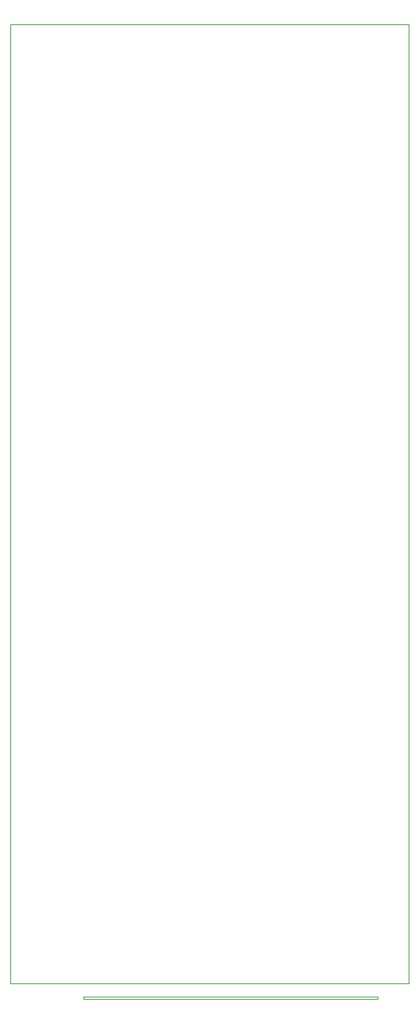
<source format=gbr>
%TF.GenerationSoftware,KiCad,Pcbnew,(6.0.0-0)*%
%TF.CreationDate,2023-01-15T17:49:44+00:00*%
%TF.ProjectId,altera-7128-adaptor,616c7465-7261-42d3-9731-32382d616461,rev?*%
%TF.SameCoordinates,Original*%
%TF.FileFunction,Profile,NP*%
%FSLAX46Y46*%
G04 Gerber Fmt 4.6, Leading zero omitted, Abs format (unit mm)*
G04 Created by KiCad (PCBNEW (6.0.0-0)) date 2023-01-15 17:49:44*
%MOMM*%
%LPD*%
G01*
G04 APERTURE LIST*
%TA.AperFunction,Profile*%
%ADD10C,0.100000*%
%TD*%
G04 APERTURE END LIST*
D10*
X108712000Y-136906000D02*
X142494000Y-136906000D01*
X142494000Y-136906000D02*
X142494000Y-136652000D01*
X142494000Y-136652000D02*
X108712000Y-136652000D01*
X108712000Y-136652000D02*
X108712000Y-136906000D01*
X146050000Y-25146000D02*
X100330000Y-25146000D01*
X100330000Y-25146000D02*
X100330000Y-135128000D01*
X100330000Y-135128000D02*
X146050000Y-135128000D01*
X146050000Y-135128000D02*
X146050000Y-25146000D01*
M02*

</source>
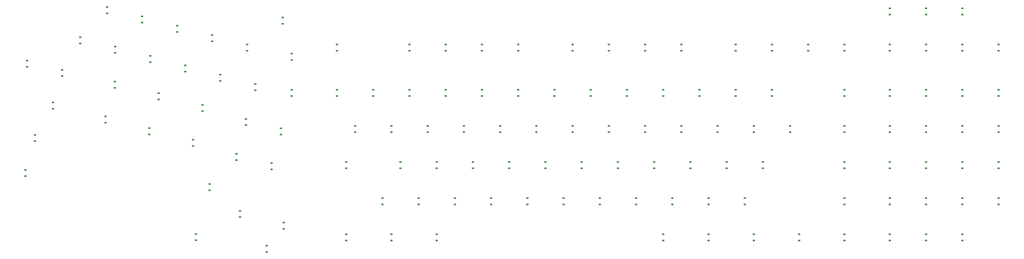
<source format=gbp>
G04 #@! TF.GenerationSoftware,KiCad,Pcbnew,(5.1.6)-1*
G04 #@! TF.CreationDate,2020-08-30T16:27:27-04:00*
G04 #@! TF.ProjectId,keyboard,6b657962-6f61-4726-942e-6b696361645f,rev?*
G04 #@! TF.SameCoordinates,Original*
G04 #@! TF.FileFunction,Paste,Bot*
G04 #@! TF.FilePolarity,Positive*
%FSLAX46Y46*%
G04 Gerber Fmt 4.6, Leading zero omitted, Abs format (unit mm)*
G04 Created by KiCad (PCBNEW (5.1.6)-1) date 2020-08-30 16:27:27*
%MOMM*%
%LPD*%
G01*
G04 APERTURE LIST*
%ADD10R,1.200000X0.900000*%
G04 APERTURE END LIST*
D10*
X99844126Y-156965000D03*
X99844126Y-160265000D03*
X118245013Y-161895503D03*
X118245013Y-165195503D03*
X192116686Y-162456117D03*
X192116686Y-165756117D03*
X511204186Y-157693617D03*
X511204186Y-160993617D03*
X530254186Y-157693617D03*
X530254186Y-160993617D03*
X549304186Y-157693617D03*
X549304186Y-160993617D03*
X85713179Y-172900636D03*
X85713179Y-176200636D03*
X104114066Y-177831138D03*
X104114066Y-181131138D03*
X122514953Y-182761641D03*
X122514953Y-186061641D03*
X136645900Y-166826006D03*
X136645900Y-170126006D03*
X155046787Y-171756508D03*
X155046787Y-175056508D03*
X173447674Y-176687011D03*
X173447674Y-179987011D03*
X196879186Y-181506117D03*
X196879186Y-184806117D03*
X220691686Y-176743617D03*
X220691686Y-180043617D03*
X258791686Y-176743617D03*
X258791686Y-180043617D03*
X277841686Y-176743617D03*
X277841686Y-180043617D03*
X296891686Y-176743617D03*
X296891686Y-180043617D03*
X315941686Y-176743617D03*
X315941686Y-180043617D03*
X344516686Y-176743617D03*
X344516686Y-180043617D03*
X363566686Y-176743617D03*
X363566686Y-180043617D03*
X382616686Y-176743617D03*
X382616686Y-180043617D03*
X401666686Y-176743617D03*
X401666686Y-180043617D03*
X430241686Y-176743617D03*
X430241686Y-180043617D03*
X449291686Y-176743617D03*
X449291686Y-180043617D03*
X468341686Y-176743617D03*
X468341686Y-180043617D03*
X487391686Y-176743617D03*
X487391686Y-180043617D03*
X511204186Y-176743617D03*
X511204186Y-180043617D03*
X530254186Y-176743617D03*
X530254186Y-180043617D03*
X549304186Y-176743617D03*
X549304186Y-180043617D03*
X568354186Y-176743617D03*
X568354186Y-180043617D03*
X57781568Y-185138394D03*
X57781568Y-188438394D03*
X76182455Y-190068897D03*
X76182455Y-193368897D03*
X103946063Y-196232025D03*
X103946063Y-199532025D03*
X140915840Y-187692144D03*
X140915840Y-190992144D03*
X159316727Y-192622647D03*
X159316727Y-195922647D03*
X177717614Y-197553150D03*
X177717614Y-200853150D03*
X196879186Y-200556117D03*
X196879186Y-203856117D03*
X220691686Y-200556117D03*
X220691686Y-203856117D03*
X239741686Y-200556117D03*
X239741686Y-203856117D03*
X258791686Y-200556117D03*
X258791686Y-203856117D03*
X277841686Y-200556117D03*
X277841686Y-203856117D03*
X296891686Y-200556117D03*
X296891686Y-203856117D03*
X315941686Y-200556117D03*
X315941686Y-203856117D03*
X334991686Y-200556117D03*
X334991686Y-203856117D03*
X354041686Y-200556117D03*
X354041686Y-203856117D03*
X373091686Y-200556117D03*
X373091686Y-203856117D03*
X392141686Y-200556117D03*
X392141686Y-203856117D03*
X411191686Y-200556117D03*
X411191686Y-203856117D03*
X430241686Y-200556117D03*
X430241686Y-203856117D03*
X449291686Y-200556117D03*
X449291686Y-203856117D03*
X487391686Y-200556117D03*
X487391686Y-203856117D03*
X511204186Y-200556117D03*
X511204186Y-203856117D03*
X530254186Y-200556117D03*
X530254186Y-203856117D03*
X549304186Y-200556117D03*
X549304186Y-203856117D03*
X568354186Y-200556117D03*
X568354186Y-203856117D03*
X71414230Y-207237158D03*
X71414230Y-210537158D03*
X99015561Y-214632912D03*
X99015561Y-217932912D03*
X126947172Y-202395154D03*
X126947172Y-205695154D03*
X122016669Y-220796041D03*
X122016669Y-224096041D03*
X149948281Y-208558282D03*
X149948281Y-211858282D03*
X172787111Y-215954037D03*
X172787111Y-219254037D03*
X191187998Y-220884539D03*
X191187998Y-224184539D03*
X230216686Y-219606117D03*
X230216686Y-222906117D03*
X249266686Y-219606117D03*
X249266686Y-222906117D03*
X268316686Y-219606117D03*
X268316686Y-222906117D03*
X287366686Y-219606117D03*
X287366686Y-222906117D03*
X306416686Y-219606117D03*
X306416686Y-222906117D03*
X325466686Y-219606117D03*
X325466686Y-222906117D03*
X344516686Y-219606117D03*
X344516686Y-222906117D03*
X363566686Y-219606117D03*
X363566686Y-222906117D03*
X382616686Y-219606117D03*
X382616686Y-222906117D03*
X401666686Y-219606117D03*
X401666686Y-222906117D03*
X420716686Y-219606117D03*
X420716686Y-222906117D03*
X439766686Y-219606117D03*
X439766686Y-222906117D03*
X458816686Y-219606117D03*
X458816686Y-222906117D03*
X487391686Y-219606117D03*
X487391686Y-222906117D03*
X511204186Y-219606117D03*
X511204186Y-222906117D03*
X530254186Y-219606117D03*
X530254186Y-222906117D03*
X549304186Y-219606117D03*
X549304186Y-222906117D03*
X568354186Y-219606117D03*
X568354186Y-222906117D03*
X61883506Y-224405419D03*
X61883506Y-227705419D03*
X145017778Y-226959169D03*
X145017778Y-230259169D03*
X167856609Y-234354924D03*
X167856609Y-237654924D03*
X186257496Y-239285426D03*
X186257496Y-242585426D03*
X225454186Y-238656117D03*
X225454186Y-241956117D03*
X254029186Y-238656117D03*
X254029186Y-241956117D03*
X273079186Y-238656117D03*
X273079186Y-241956117D03*
X292129186Y-238656117D03*
X292129186Y-241956117D03*
X311179186Y-238656117D03*
X311179186Y-241956117D03*
X330229186Y-238656117D03*
X330229186Y-241956117D03*
X349279186Y-238656117D03*
X349279186Y-241956117D03*
X368329186Y-238656117D03*
X368329186Y-241956117D03*
X387379186Y-238656117D03*
X387379186Y-241956117D03*
X406429186Y-238656117D03*
X406429186Y-241956117D03*
X425479186Y-238656117D03*
X425479186Y-241956117D03*
X444529186Y-238656117D03*
X444529186Y-241956117D03*
X487391686Y-238656117D03*
X487391686Y-241956117D03*
X511204186Y-238656117D03*
X511204186Y-241956117D03*
X530254186Y-238656117D03*
X530254186Y-241956117D03*
X549304186Y-238656117D03*
X549304186Y-241956117D03*
X568354186Y-238656117D03*
X568354186Y-241956117D03*
X56953003Y-242806306D03*
X56953003Y-246106306D03*
X153725662Y-250290559D03*
X153725662Y-253590559D03*
X244504186Y-257706117D03*
X244504186Y-261006117D03*
X263554186Y-257706117D03*
X263554186Y-261006117D03*
X282604186Y-257706117D03*
X282604186Y-261006117D03*
X301654186Y-257706117D03*
X301654186Y-261006117D03*
X320704186Y-257706117D03*
X320704186Y-261006117D03*
X339754186Y-257706117D03*
X339754186Y-261006117D03*
X358804186Y-257706117D03*
X358804186Y-261006117D03*
X377854186Y-257706117D03*
X377854186Y-261006117D03*
X396904186Y-257706117D03*
X396904186Y-261006117D03*
X415954186Y-257706117D03*
X415954186Y-261006117D03*
X435004186Y-257706117D03*
X435004186Y-261006117D03*
X487391686Y-257706117D03*
X487391686Y-261006117D03*
X511204186Y-257706117D03*
X511204186Y-261006117D03*
X530254186Y-257706117D03*
X530254186Y-261006117D03*
X549304186Y-257706117D03*
X549304186Y-261006117D03*
X146492186Y-276659264D03*
X146492186Y-279959264D03*
X169661298Y-264421506D03*
X169661298Y-267721506D03*
X192662407Y-270584634D03*
X192662407Y-273884634D03*
X225454186Y-276756117D03*
X225454186Y-280056117D03*
X249266686Y-276756117D03*
X249266686Y-280056117D03*
X273079186Y-276756117D03*
X273079186Y-280056117D03*
X392141686Y-276756117D03*
X392141686Y-280056117D03*
X415954186Y-276756117D03*
X415954186Y-280056117D03*
X439766686Y-276756117D03*
X439766686Y-280056117D03*
X463579186Y-276756117D03*
X463579186Y-280056117D03*
X487391686Y-276756117D03*
X487391686Y-280056117D03*
X511204186Y-276756117D03*
X511204186Y-280056117D03*
X530254186Y-276756117D03*
X530254186Y-280056117D03*
X549304186Y-276756117D03*
X549304186Y-280056117D03*
X568354186Y-257706117D03*
X568354186Y-261006117D03*
X183780795Y-282822392D03*
X183780795Y-286122392D03*
M02*

</source>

**********

◆ GOAL OF THE EXERCISE ◆
Each line of the records that holds the word "Created" should be copied out.

◆ SOLUTION ◆
G04 Created by KiCad (PCBNEW (6.0.0-0)) date 2023-01-15 17:49:44*
G04 Created by KiCad (PCBNEW (5.1.6)-1) date 2020-08-30 16:27:27*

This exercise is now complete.